Mohamed Chafik est sans conteste une figure intellectuelle majeure du mouvement amazigh au Maroc. L’ancien recteur de l’IRCAM (Institut Royal de la Culture Amazighe) s’était livré sans concession au magazine Zamane (numéro 85). Agé de 18 ans le 11 janvier 1944, Chafik était notamment revenu sur l’épisode historique du Manifeste de l’indépendance publié par l’Istiqlal. L’intellectuel nous racontait une autre histoire, celle vu à travers le prisme d’un militant de la cause amazighe…
«J’étais à Rabat lors des manifestations de janvier 1944, consécutives à la publication du Manifeste de l’indépendance. Pour autant, je n’avais de cesse de penser à mes camarades du collège d’Azrou, où la répression était bien plus implacable. Là-bas, les jeunes meneurs ont été condamnés à un an de travaux forcés car ils dépendent d’une législation militaire. Le lendemain des manifestations, le Protectorat a remplacé le directeur du collège d’Azrou par un officier supérieur, le colonel Mondé, qui est demeuré à ce poste jusqu’en octobre 1949. Le message est on ne peut plus clair. Si je n’avais pas eu la chance de changer d’établissement avant les évènements, j’aurais écopé, bien que mineur, d’une année de travaux forcés.
Au temps du Protectorat, la ségrégation était pratiquée d’une façon nette et sans ambigüité. Imaginez que les Amazighs de l’Atlas avaient besoin d’un laissez-passer pour se rendre en ville. Pour revenir aux manifestations de 1944, elles ont été organisées par des nationalistes qui n’avaient aucune vision politique à long terme, et qui ont encouragé en ce jour du 11 janvier les lycéens à se mettre en grève.
Je me souviens que c’est Mehdi Ben Barka lui-même, alors jeune professeur de 24 ans, qui est venu nous inciter à manifester au lycée Moulay Youssef. Je le connaissais déjà, car on m’avait envoyé à sa rencontre lorsque je suis arrivé à Rabat quelques temps plus tôt. Il m’a fait d’ailleurs une mauvaise impression car il se vantait d’humilier les élèves fils de colons qui assistaient à ses cours au Lycée Gouraud. Je n’ai jamais approuvé ce sens moral qui consiste à se venger sur des personnes innocentes, en l’occurrence des enfants.
De notre côté, trois anciens camarades d’Azrou ont signé le Manifeste de l’indépendance. Il s’agit de Abdelhamid Zemmouri, Abdellah Rahmani et Amr Benzekri. Ceux-là ont également payé un tribut plus lourd que les autres, car ils relevaient du droit militaire. Ces prisonniers ont été traînés à pied et sous escorte de village en village.

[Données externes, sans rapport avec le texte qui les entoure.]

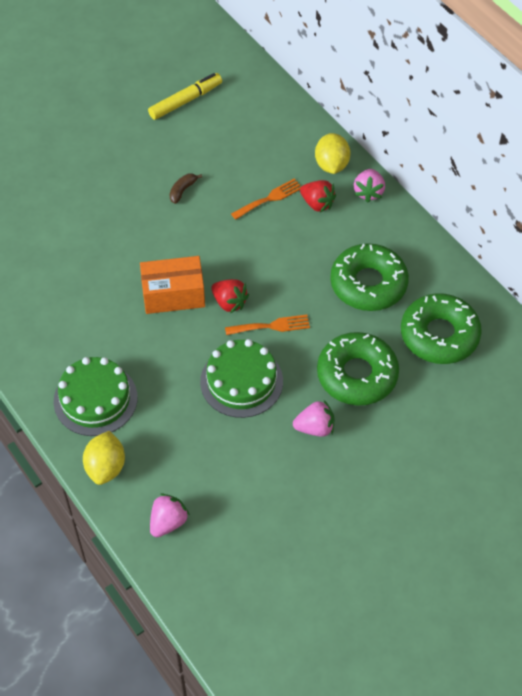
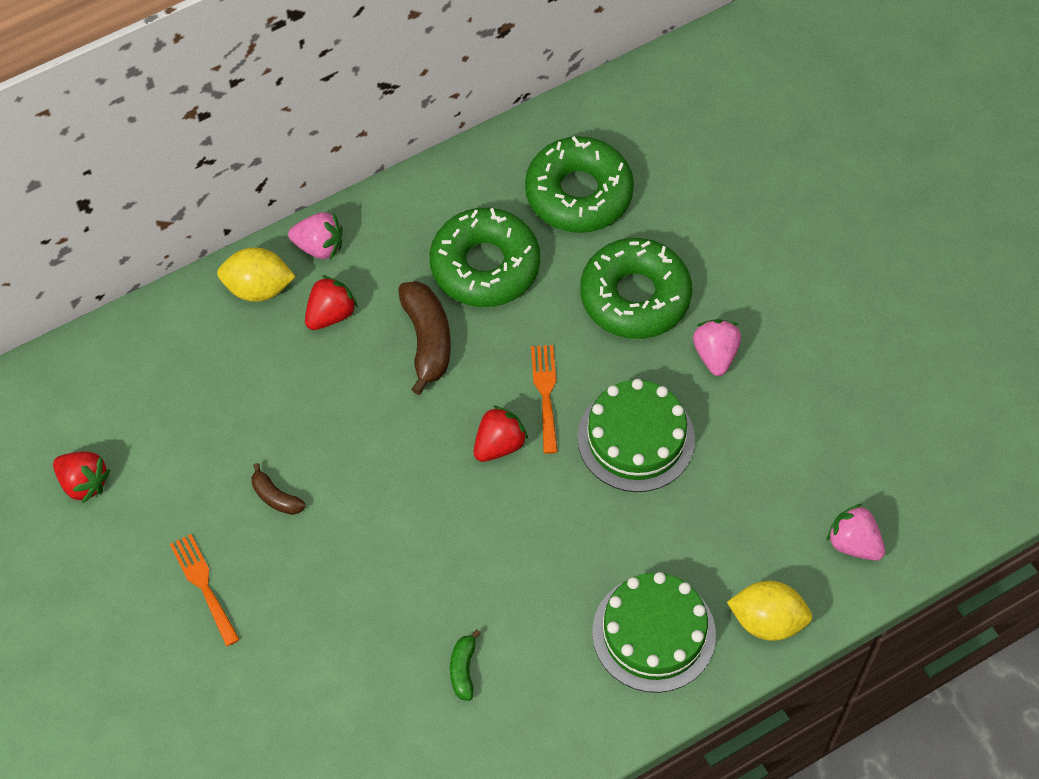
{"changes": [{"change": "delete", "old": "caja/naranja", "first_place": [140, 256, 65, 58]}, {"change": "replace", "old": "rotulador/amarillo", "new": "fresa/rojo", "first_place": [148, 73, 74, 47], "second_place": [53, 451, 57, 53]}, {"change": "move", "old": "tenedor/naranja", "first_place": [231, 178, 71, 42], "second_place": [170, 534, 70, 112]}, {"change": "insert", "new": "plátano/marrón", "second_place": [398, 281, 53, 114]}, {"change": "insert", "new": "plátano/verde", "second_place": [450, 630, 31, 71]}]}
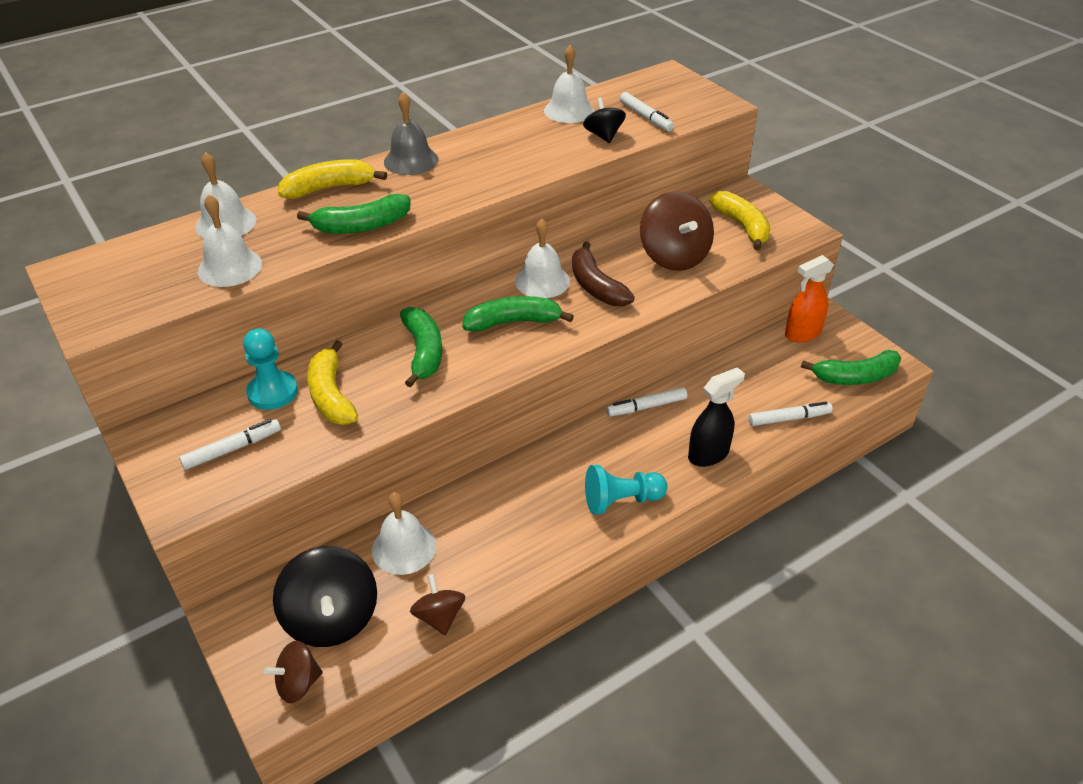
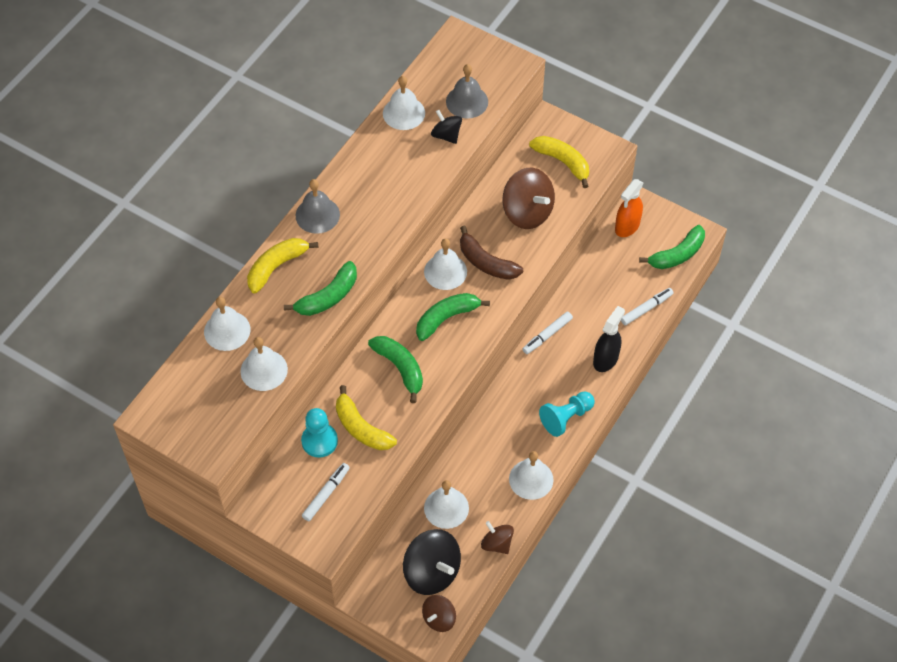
{"changes": [{"change": "replace", "old": "rotulador/blanco", "new": "campana/gris", "first_place": [620, 92, 54, 39], "second_place": [446, 64, 42, 55]}, {"change": "insert", "new": "campana/blanco", "second_place": [509, 451, 45, 49]}]}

Le camarade Zemmouri m’a raconté son passage chez le résistant Assou Ou Basslam, chef des Aït Atta, qui a dû rendre les armes suite à la bataille de Bougafer en février 1933. Malgré cette défaite, les Français ont accepté toutes les conditions de reddition de Assou Ou Basslam et il est demeuré caïd de sa tribu. En 1945 donc, Zemmouri fat la rencontre de ce héros qu’il tient à loger chez lui, et qu’il invite à dîner malgré sa condition de prisonnier.
Le grand chef demande à Zemmouri de lui expliquer en détail la nature du combat politique mené par les nationalistes. Après l’avoir écouté attentivement, le caïd lui demande ce que comptent faire les militants après la victoire contre l’occupant. Cette question pertinente est restée ouverte au moment de l’indépendance…
Cette histoire reflète, à mon sens, la vision perspicace des chefs de la résistance armée amazighe qui se sont souciés de l’avenir, bien plus que les intellectuels nationalistes qui ne pensaient qu’à conquérir le pouvoir».